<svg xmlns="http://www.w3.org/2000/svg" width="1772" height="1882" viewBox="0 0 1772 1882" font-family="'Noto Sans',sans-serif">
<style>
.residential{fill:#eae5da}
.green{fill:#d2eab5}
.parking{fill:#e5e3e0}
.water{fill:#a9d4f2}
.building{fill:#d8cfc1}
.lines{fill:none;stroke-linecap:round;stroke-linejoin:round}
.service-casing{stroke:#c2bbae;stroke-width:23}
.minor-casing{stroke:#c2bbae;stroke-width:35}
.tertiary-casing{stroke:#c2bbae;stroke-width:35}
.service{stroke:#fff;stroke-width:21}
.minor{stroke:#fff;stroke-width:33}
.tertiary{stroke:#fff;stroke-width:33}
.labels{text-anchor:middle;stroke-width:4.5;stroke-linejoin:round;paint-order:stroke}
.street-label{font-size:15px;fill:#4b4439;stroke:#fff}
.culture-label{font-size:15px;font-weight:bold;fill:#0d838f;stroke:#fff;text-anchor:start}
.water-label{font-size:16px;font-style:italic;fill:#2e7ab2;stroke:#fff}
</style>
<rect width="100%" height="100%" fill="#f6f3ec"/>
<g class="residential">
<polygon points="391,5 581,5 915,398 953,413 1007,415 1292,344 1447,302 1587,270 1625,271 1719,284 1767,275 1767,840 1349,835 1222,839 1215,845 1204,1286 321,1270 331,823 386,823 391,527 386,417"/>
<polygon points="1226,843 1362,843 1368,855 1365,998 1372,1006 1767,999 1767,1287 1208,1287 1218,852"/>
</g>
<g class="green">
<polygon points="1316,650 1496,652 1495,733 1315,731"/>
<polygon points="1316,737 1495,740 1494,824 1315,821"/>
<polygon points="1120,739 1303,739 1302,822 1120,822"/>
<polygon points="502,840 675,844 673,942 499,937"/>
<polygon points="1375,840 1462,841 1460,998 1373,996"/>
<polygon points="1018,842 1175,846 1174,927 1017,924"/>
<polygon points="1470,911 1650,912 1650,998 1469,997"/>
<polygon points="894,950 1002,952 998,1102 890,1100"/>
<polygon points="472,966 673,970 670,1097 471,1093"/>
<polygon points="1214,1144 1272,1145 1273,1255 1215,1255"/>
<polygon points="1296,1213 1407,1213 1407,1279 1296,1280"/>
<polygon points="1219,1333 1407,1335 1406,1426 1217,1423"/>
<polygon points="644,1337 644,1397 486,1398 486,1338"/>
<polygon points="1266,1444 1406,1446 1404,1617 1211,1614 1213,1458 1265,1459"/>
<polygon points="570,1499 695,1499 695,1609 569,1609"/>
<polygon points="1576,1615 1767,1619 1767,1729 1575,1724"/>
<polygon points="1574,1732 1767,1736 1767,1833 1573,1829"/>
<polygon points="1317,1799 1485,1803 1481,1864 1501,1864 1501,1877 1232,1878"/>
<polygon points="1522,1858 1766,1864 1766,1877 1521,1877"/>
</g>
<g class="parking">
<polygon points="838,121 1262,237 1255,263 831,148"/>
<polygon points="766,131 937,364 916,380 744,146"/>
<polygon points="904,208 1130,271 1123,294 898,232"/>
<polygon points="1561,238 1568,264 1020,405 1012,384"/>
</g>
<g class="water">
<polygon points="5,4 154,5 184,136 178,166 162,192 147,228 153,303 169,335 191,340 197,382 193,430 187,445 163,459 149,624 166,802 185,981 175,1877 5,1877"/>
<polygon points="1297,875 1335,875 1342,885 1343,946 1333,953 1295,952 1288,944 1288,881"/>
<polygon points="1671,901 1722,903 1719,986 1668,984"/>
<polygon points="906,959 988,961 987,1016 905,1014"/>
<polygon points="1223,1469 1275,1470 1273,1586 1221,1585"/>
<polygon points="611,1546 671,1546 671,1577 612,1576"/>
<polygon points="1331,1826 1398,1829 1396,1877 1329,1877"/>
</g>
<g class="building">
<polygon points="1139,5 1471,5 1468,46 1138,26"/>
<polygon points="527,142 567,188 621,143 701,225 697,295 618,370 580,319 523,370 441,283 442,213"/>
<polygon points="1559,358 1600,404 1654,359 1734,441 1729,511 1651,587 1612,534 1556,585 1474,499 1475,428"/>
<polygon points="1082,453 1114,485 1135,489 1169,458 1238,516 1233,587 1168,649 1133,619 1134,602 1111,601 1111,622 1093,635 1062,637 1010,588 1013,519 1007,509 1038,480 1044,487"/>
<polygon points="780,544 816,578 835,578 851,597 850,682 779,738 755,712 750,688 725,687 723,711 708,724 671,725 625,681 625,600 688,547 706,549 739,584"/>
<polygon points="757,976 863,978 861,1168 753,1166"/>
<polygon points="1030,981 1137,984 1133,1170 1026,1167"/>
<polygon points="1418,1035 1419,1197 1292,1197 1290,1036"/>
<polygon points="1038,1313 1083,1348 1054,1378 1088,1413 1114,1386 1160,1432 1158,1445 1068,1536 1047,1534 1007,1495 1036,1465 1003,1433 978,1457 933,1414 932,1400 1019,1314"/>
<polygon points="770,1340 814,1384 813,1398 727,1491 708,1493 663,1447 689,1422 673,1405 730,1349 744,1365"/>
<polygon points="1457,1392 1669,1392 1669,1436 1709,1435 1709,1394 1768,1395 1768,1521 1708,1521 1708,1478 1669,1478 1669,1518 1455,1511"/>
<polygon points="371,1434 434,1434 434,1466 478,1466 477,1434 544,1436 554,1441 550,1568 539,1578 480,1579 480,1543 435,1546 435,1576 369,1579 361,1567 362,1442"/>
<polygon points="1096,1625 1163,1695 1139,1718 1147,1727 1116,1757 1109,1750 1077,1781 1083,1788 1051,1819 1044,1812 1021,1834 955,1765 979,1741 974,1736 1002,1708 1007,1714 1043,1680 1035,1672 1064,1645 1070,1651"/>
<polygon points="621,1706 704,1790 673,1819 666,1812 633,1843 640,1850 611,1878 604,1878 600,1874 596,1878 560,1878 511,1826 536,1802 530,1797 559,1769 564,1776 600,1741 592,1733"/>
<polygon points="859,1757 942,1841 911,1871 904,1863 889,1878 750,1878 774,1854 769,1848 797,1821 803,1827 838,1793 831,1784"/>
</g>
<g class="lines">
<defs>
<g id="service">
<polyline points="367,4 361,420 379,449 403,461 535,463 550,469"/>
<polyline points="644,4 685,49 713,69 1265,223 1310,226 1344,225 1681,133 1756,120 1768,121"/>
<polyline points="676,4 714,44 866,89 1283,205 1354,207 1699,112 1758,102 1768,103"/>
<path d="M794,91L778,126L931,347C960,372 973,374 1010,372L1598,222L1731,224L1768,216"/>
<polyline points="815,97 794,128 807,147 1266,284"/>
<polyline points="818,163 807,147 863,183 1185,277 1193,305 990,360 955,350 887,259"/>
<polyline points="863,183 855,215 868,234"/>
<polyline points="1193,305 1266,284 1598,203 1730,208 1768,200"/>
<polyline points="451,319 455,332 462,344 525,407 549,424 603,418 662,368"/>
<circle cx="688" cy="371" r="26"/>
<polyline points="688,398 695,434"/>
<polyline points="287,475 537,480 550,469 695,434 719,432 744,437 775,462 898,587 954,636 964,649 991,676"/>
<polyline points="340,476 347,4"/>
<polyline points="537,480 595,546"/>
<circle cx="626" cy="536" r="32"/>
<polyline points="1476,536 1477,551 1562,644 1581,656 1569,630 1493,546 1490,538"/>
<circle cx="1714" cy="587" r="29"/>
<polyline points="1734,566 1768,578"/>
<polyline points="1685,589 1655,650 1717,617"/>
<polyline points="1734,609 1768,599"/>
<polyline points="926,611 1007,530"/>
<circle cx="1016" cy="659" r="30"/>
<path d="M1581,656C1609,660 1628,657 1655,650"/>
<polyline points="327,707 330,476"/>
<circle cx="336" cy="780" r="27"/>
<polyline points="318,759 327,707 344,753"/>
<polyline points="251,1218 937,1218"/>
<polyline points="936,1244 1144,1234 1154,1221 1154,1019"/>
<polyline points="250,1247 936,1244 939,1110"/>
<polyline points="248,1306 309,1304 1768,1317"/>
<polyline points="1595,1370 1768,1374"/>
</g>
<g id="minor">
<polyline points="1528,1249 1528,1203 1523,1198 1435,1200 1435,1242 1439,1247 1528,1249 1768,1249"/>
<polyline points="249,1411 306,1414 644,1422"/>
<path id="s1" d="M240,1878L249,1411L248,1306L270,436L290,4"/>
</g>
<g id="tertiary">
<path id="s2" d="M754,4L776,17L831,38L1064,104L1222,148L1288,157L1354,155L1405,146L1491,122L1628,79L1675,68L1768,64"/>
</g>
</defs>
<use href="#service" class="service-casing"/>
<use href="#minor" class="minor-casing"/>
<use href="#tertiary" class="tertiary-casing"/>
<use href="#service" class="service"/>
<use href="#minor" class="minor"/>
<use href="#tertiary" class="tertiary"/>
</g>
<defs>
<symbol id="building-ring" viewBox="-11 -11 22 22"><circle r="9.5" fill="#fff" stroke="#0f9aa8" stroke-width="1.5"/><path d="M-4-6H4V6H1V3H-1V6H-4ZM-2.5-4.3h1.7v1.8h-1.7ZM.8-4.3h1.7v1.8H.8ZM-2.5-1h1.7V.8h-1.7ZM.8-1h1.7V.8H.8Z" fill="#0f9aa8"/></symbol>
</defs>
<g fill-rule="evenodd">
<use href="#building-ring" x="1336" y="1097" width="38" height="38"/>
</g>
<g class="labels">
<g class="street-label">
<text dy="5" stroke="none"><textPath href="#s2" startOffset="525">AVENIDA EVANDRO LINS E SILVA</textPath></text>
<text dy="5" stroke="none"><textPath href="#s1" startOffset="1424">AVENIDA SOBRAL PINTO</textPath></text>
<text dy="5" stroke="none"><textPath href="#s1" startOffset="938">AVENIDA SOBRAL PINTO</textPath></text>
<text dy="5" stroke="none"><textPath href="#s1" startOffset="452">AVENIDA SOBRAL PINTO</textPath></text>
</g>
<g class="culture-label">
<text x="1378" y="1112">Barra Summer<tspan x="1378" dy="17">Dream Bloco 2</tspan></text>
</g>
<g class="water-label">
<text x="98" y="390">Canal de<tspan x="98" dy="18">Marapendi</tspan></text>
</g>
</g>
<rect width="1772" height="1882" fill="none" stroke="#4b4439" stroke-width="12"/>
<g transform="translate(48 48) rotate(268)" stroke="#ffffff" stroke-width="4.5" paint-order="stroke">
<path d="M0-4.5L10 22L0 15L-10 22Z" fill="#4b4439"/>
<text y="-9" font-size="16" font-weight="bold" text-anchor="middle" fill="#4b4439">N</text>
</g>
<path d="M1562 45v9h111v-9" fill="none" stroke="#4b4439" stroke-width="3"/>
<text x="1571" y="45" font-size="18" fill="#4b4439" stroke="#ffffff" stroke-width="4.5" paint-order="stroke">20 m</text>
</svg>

§ **What you are asked to do**
Wherever the word "casing" appears in a line of the data above, copy that line.

§ **Exercise response**
.service-casing{stroke:#c2bbae;stroke-width:23}
.minor-casing{stroke:#c2bbae;stroke-width:35}
.tertiary-casing{stroke:#c2bbae;stroke-width:35}
<use href="#service" class="service-casing"/>
<use href="#minor" class="minor-casing"/>
<use href="#tertiary" class="tertiary-casing"/>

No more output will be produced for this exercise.